Cuando hubo el caracazo en febrero de 1989 yo vivía para ese entonces con mi familia en un edificio frente a una avenida bastante concurrida, tanto de día como de noche. Cuando aplicaron el toque de queda y sólo permitían el paso de vehículos oficiales, nadie en la casa podía dormir porque era «demasiado» el silencio, nos parecía «anormal», ya nos habíamos acostumbrado al ruido perenne.
Una de las características que tiene el ser humano es su capacidad de adaptación a cualquier condición del entorno, es capaz de vivir en los fríos más extremos, los lugares más secos, y en las ciudades más violentas.
La violencia, tan normal, tan patológicamente normal, a la que nos hemos adaptado a ella.
Para un colombiano es normal la explosión de un coche bomba, para un caraqueño es normal hacer una carrera olímpica de una calle a otra para no ser asaltado. Es normal el número de muertos en un «hecho violento» en una cárcel.

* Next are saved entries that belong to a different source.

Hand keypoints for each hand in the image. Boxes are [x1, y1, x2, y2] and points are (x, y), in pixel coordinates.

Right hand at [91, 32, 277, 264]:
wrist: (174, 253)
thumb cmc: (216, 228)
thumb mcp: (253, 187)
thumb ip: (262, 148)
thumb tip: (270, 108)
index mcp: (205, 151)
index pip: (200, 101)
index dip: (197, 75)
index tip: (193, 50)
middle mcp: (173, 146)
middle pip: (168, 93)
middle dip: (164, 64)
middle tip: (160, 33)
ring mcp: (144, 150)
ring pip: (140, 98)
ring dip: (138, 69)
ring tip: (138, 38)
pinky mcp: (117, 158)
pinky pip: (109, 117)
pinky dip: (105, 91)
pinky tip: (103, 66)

Tan normal que la rana ya no brinca con el agua caliente, como en el documental de Al Gore.
He leído comentarios en esta página que son muy al estilo «relájate y disfruta», o «en otras partes se vive peor». No quiero caer en la manida frase de abuelo-sentado-en-la-plaza-sin-nada-que-hacer que toda época anterior era mejor, pero creo que al menos era menos violento que ahora. ¿Que es relativo?, desde luego que es relativo.

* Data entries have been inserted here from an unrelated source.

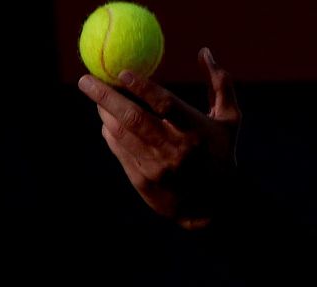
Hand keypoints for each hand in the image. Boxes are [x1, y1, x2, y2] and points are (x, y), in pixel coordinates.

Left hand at [78, 47, 240, 229]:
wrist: (215, 203)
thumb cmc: (221, 153)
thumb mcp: (229, 120)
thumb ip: (220, 84)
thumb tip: (204, 52)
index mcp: (195, 131)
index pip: (164, 104)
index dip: (141, 87)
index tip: (121, 71)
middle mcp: (174, 150)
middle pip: (133, 119)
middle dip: (105, 97)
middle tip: (87, 80)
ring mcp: (156, 168)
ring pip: (121, 134)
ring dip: (104, 113)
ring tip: (96, 97)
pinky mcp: (143, 181)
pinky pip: (119, 150)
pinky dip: (111, 133)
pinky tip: (109, 122)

Siento que cada vez más respiramos con resignación, que adoptamos más la actitud de «deje así», o que nos invade la impotencia, la mentada de madre reprimida, que nos aguantamos para no reventar y parar en un siquiátrico.
Como dije en otro comentario, citando a alguien por ahí, que no es saludable estar adaptado a una sociedad enferma. Y aquí viene el meollo: formamos parte de la sociedad, al estar la sociedad enferma nosotros estamos enfermos, y sucede un círculo vicioso, la sociedad nos enferma y al enfermarnos, enfermamos a la sociedad. Unos más que otros, desde luego, pero todos, de un modo o de otro, no nos escapamos de la responsabilidad de esta enfermedad colectiva. Desprenderse de la responsabilidad y adjudicársela sólo al «otro» (gobierno, imperio, capitalismo, etc.) es un síntoma inequívoco de estar enfermo. Y otro síntoma de esta enfermedad es no brincar cuando el agua se pone más caliente.